_WHAT THIS TASK INVOLVES:_
Using the arts biography excerpt, answer each question:
1. How many years of experience does Rosie Gordon-Wallace have?
2. What role does she currently hold with the Greater Miami Convention and Visitors Bureau?
3. What degree does Katrina Coombs hold, and from which institution?

_DOCUMENT EXCERPT:_

Rosie Gordon-Wallace, founder, director and lead curator for Diaspora Vibe Cultural Arts Incubator (DVCAI) is a recognized arts advocate and community leader with over 25 years of experience. She has created key relationships with a multitude of artists and art organizations worldwide such as Edna Manley College of the Visual and Performing Arts, the Joan Mitchell Foundation and ReadyTex Art Gallery, and has served on several prominent non-profit boards. Her experiences with DVCAI are enhanced by her community work, which accelerates careers and advocates for arts funding. She is an active member of the Perez Art Museum Miami(PAMM) Fund for African-American Art and is a frequent panelist for funder Miami Dade County Department of Cultural Affairs, National Young Arts Foundation, and Florida Department of Cultural Affairs. Her awards include The African Heritage Cultural Arts Center Third Annual Calabash Amadlozi Visual Arts Award, International Business Woman of the Year, and being named one of South Florida’s 50 Most Powerful Black Professionals of 2007. She is the current Art Consultant for the Greater Miami Convention and Visitors Bureau, Art of Black Miami initiative.

Artists: Katrina Coombs
Medium: Fiber

 Katrina Coombs was born in St Andrew, Jamaica. She has an MFA in Creative Practice from Transart Institute via The University of Plymouth. Coombs has a passion for fiber and an understanding of the sensitivity of threads and fabric which has grown beyond design and into sculptural forms. Her practice focuses on the impact of the Other on the “I” and the quintessence of gender politics of the Other.

_DATA EXTRACT:_
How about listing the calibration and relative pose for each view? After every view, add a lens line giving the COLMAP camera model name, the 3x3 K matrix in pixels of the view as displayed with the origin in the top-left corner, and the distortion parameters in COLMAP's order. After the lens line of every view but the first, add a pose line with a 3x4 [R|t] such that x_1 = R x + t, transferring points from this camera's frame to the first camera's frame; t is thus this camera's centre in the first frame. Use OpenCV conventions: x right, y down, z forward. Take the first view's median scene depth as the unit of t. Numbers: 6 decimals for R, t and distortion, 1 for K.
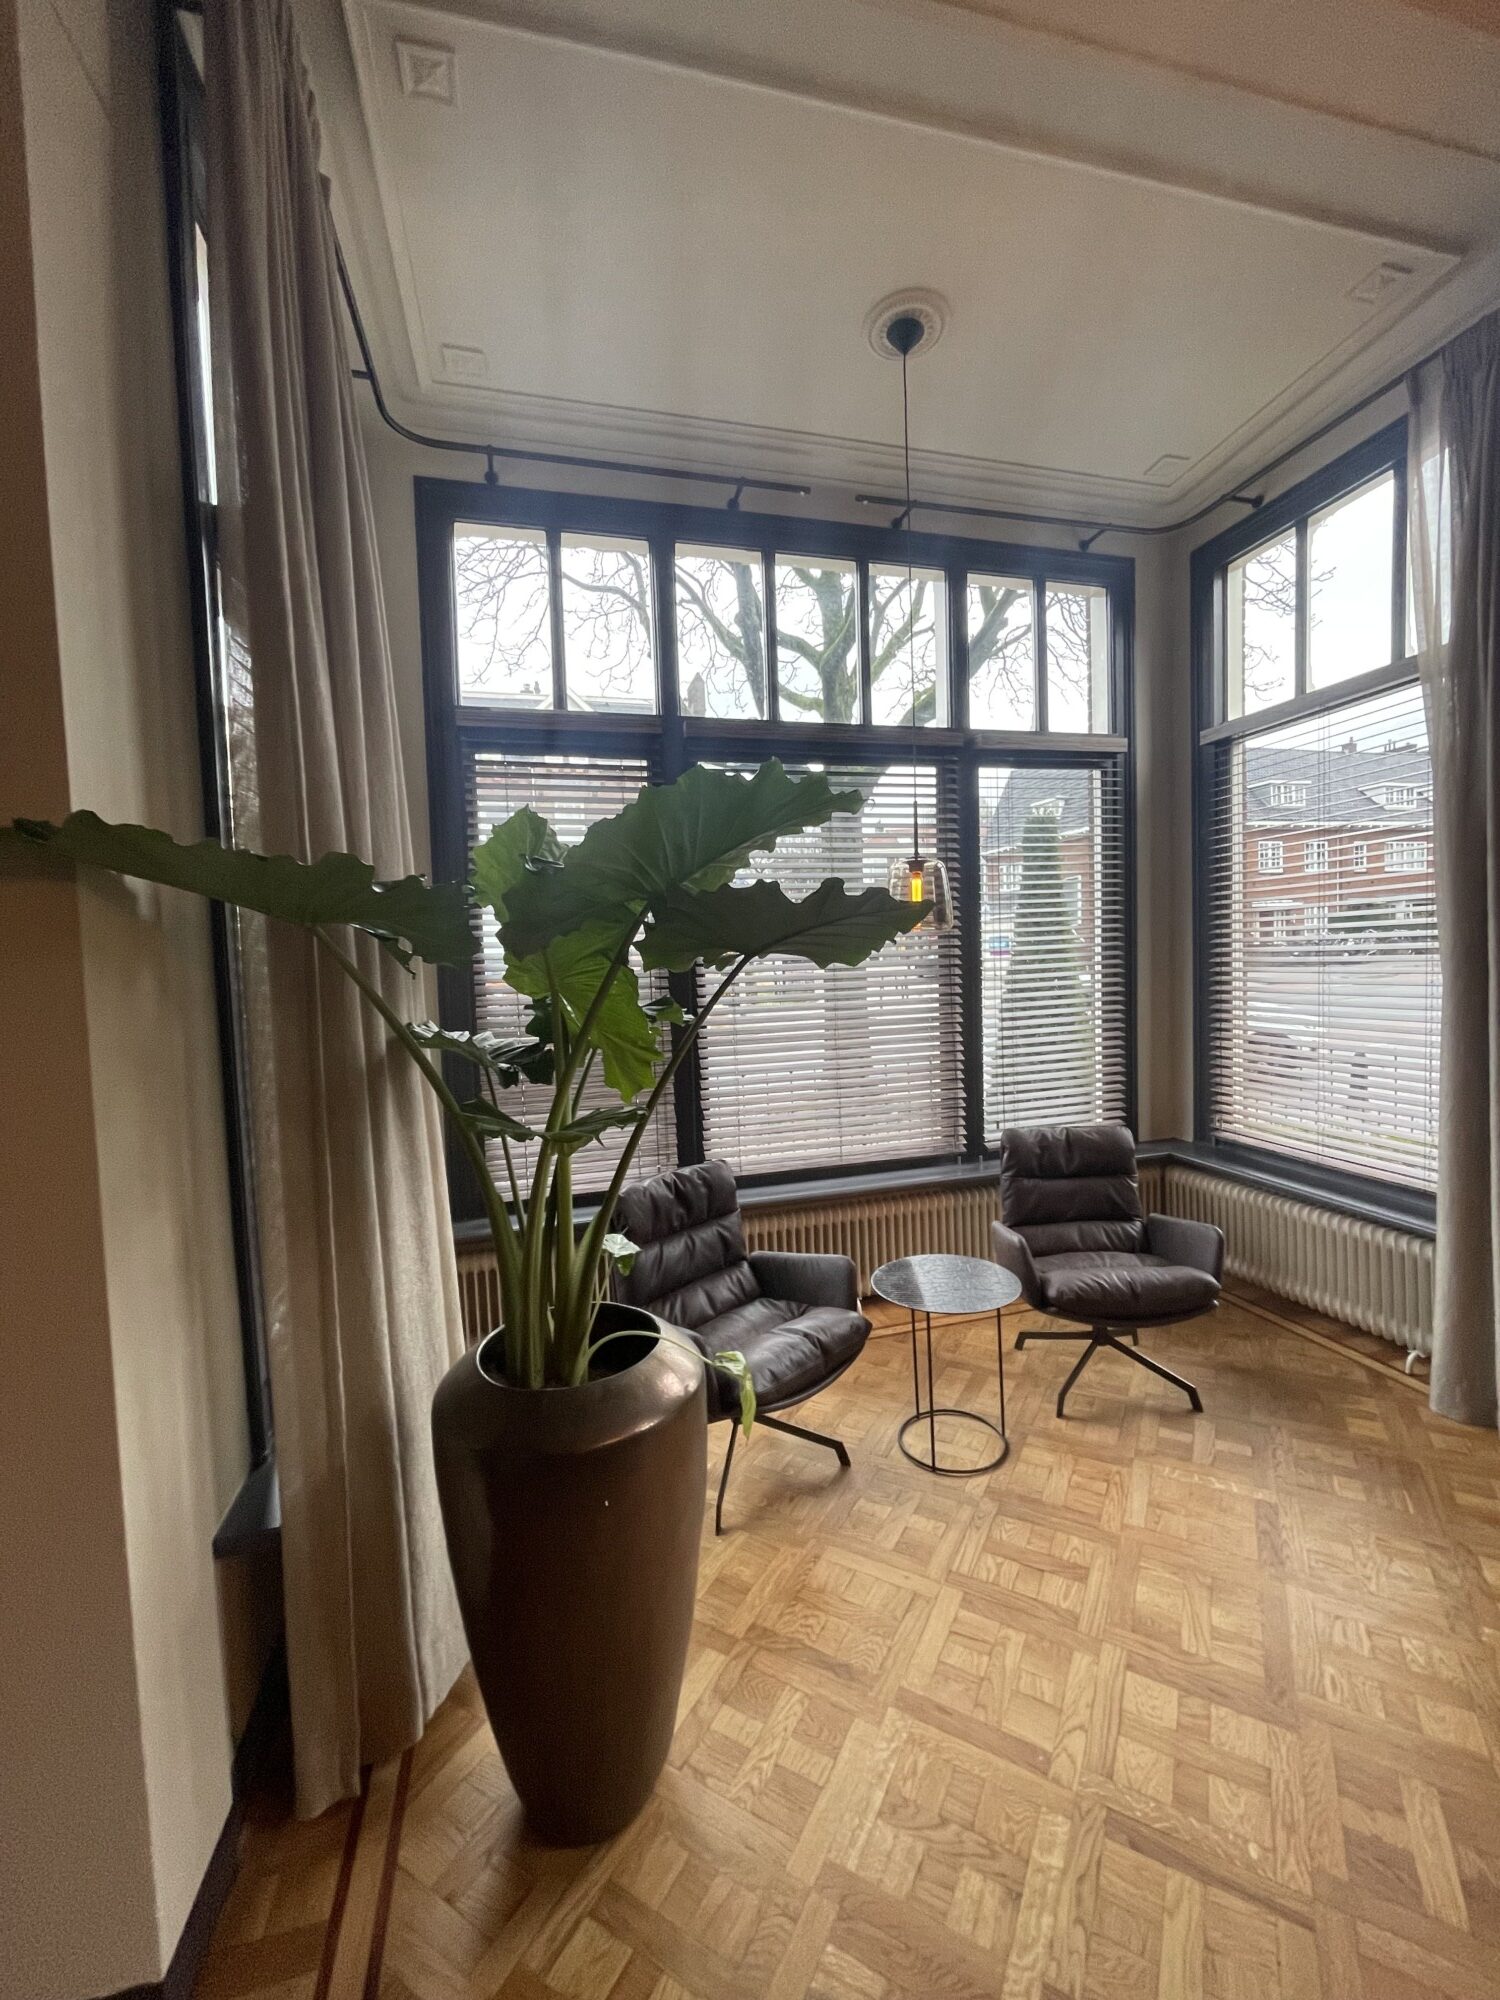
==
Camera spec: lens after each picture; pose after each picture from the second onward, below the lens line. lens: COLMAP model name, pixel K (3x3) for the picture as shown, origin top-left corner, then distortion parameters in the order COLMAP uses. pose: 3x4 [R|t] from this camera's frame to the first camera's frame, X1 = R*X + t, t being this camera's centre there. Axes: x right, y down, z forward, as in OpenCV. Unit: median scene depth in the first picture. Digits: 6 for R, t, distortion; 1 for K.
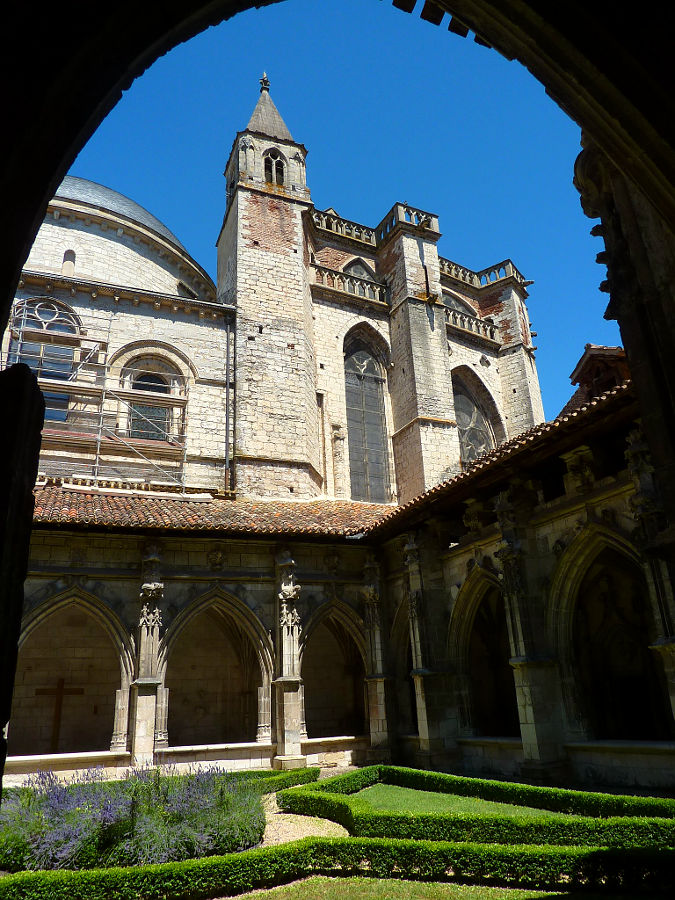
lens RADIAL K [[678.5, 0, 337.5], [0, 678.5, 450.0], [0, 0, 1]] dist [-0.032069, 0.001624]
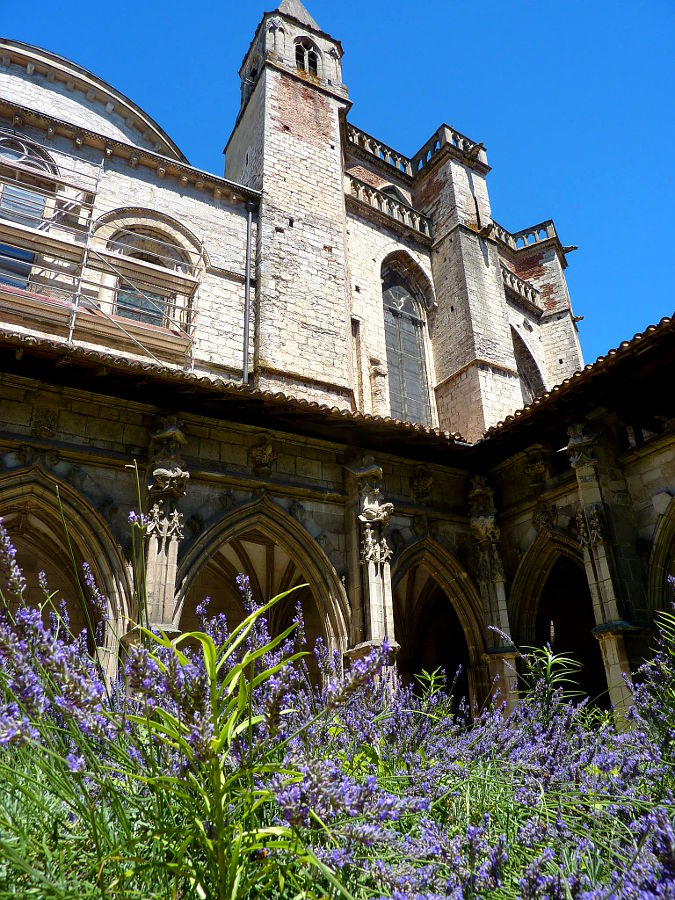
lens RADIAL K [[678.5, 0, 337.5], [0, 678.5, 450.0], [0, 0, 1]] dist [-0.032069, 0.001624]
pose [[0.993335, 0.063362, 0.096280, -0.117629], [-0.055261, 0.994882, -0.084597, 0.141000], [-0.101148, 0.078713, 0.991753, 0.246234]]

_RESULT OF THE EXERCISE:_
1. Over 25 years.
2. Art Consultant for the Art of Black Miami initiative.
3. An MFA in Creative Practice from Transart Institute via The University of Plymouth.